### [Questions sur l'extrait]
1/ Reprenez le passage de l'extrait sur le thé de Java qui commence par « Divergence à connaître » et se poursuit jusqu'à « la liste A. », en y changeant « liste A » en « liste B ».
2/ D'après l'extrait sur le thé de Java, à quelle date la révision 1 de la monographie européenne d'usage traditionnel a-t-elle été adoptée ?

══ Extrait à lire ══

Origine
Le thé de Java, longtemps appelé
Orthosiphon stamineus. Le nom botanique accepté aujourd'hui est
Orthosiphon aristatus (Blume) Miq. var.
aristatus, famille des Lamiacées. Le changement est acté au niveau réglementaire : l'agence européenne a retitré sa monographie en 2021, l'ancienne version étant marquée obsolète. L'ancien nom reste un synonyme valide, il n'est simplement plus le nom de référence.
Divergence à connaître sur la partie utilisée : l'Europe et la Pharmacopée européenne retiennent la
feuille seule, la liste A de l'ANSM retient la
tige feuillée.
Enfin, il n'existe
aucune monographie française pour la souche homéopathique d'orthosiphon. Aucun titre alcoolique ni titrage ne lui sont donc imposés par un texte spécifique.
Ce que dit la réglementation
Monographie européenne d'
usage traditionnel, révision 1, adoptée le 8 décembre 2021. Le libellé mérite d'être lu de près, parce qu'il ne dit pas ce qu'on croit :
augmenter le volume des urines afin d'obtenir un lavage des voies urinaires, en adjuvant, dans les troubles urinaires mineurs.
L'ANSM l'inscrit à la liste A.
« Lavage » n'est pas « diurétique »

═══
══ Entrées du corpus ══

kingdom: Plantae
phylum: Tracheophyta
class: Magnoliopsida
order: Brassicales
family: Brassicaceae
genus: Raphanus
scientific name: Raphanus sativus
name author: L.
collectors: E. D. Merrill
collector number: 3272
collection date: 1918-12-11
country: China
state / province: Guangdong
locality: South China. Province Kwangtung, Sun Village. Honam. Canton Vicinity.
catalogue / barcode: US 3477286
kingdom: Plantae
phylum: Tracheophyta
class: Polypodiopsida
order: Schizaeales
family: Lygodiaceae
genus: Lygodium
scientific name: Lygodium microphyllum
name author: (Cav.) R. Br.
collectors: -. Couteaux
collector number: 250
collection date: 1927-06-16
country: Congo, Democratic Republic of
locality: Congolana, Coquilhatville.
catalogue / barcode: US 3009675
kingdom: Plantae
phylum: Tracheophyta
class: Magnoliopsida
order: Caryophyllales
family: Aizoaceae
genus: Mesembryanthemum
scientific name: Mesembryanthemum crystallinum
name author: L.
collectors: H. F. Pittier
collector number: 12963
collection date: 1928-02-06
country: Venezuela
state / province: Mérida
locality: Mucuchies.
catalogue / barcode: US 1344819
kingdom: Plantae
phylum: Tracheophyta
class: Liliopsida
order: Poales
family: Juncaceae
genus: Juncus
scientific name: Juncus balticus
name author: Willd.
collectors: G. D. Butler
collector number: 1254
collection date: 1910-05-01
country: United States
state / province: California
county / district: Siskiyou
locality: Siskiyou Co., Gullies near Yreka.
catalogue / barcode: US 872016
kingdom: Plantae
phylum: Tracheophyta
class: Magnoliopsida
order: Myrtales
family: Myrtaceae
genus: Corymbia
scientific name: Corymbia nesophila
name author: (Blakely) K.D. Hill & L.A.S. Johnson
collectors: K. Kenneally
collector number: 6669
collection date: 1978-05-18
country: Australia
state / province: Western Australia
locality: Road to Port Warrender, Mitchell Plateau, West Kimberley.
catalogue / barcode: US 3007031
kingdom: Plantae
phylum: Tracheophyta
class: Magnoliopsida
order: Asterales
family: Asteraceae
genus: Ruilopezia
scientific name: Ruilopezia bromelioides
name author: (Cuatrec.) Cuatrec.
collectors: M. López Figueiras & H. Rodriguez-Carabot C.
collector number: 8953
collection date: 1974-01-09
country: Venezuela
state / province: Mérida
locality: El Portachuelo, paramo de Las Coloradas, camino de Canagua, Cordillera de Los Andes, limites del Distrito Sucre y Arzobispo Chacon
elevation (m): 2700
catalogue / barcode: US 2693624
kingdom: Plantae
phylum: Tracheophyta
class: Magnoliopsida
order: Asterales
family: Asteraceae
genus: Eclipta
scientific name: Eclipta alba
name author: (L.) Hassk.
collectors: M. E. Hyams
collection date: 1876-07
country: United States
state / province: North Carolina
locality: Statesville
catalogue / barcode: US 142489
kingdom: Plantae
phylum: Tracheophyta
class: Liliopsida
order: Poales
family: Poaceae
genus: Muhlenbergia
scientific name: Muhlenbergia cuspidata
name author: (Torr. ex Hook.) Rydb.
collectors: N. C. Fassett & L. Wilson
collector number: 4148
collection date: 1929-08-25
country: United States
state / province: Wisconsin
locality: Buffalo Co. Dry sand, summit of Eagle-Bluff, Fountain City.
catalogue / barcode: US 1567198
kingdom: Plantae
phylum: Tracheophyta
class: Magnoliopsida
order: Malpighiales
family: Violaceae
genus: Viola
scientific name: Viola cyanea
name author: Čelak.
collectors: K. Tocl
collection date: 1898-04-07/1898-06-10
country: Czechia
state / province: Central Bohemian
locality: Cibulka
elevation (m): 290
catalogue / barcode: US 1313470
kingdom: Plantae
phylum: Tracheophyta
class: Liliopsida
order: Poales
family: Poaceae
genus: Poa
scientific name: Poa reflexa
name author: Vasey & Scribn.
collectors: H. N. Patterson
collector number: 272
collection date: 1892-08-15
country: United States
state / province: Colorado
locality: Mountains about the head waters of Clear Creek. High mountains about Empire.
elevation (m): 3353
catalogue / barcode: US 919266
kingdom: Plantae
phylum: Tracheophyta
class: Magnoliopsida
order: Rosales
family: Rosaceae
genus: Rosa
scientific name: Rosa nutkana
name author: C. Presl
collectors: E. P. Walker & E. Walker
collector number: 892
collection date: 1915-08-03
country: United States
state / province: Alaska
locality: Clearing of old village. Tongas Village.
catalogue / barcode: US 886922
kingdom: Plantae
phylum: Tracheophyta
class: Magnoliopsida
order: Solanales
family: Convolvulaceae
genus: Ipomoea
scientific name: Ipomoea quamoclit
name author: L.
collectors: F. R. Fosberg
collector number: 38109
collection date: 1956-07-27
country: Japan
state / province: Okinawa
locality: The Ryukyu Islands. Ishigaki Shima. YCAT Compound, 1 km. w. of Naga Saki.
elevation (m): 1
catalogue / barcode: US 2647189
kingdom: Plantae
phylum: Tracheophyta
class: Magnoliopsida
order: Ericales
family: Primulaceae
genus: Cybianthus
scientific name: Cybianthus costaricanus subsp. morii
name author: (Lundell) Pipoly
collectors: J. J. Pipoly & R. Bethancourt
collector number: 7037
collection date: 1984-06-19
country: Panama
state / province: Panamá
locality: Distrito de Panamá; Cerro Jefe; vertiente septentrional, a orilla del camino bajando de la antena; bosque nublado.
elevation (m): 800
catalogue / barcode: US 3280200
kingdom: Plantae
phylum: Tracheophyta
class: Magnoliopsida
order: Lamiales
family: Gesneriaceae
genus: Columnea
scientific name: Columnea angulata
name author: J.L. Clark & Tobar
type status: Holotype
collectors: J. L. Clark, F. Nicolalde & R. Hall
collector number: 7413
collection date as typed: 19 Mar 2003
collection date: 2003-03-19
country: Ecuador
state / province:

═══

### [Réponses par consigne]
1/
Divergence à connaître sur la partie utilisée : l'Europe et la Pharmacopée européenne retiennent la
feuille seule, la liste B de l'ANSM retient la
tige feuillée.
Enfin, il n'existe
aucune monographie française pour la souche homéopathique d'orthosiphon. Aucun titre alcoolique ni titrage ne lui sont donc imposés par un texte spécifique.
Ce que dit la réglementation
Monographie européenne d'
usage traditionnel, révision 1, adoptée le 8 décembre 2021. Le libellé mérite d'être lu de près, parce qu'il ne dit pas ce qu'on croit :
augmenter le volume des urines afin d'obtenir un lavage des voies urinaires, en adjuvant, dans les troubles urinaires mineurs.
L'ANSM l'inscrit à la liste B.

2/ Le 8 décembre 2021.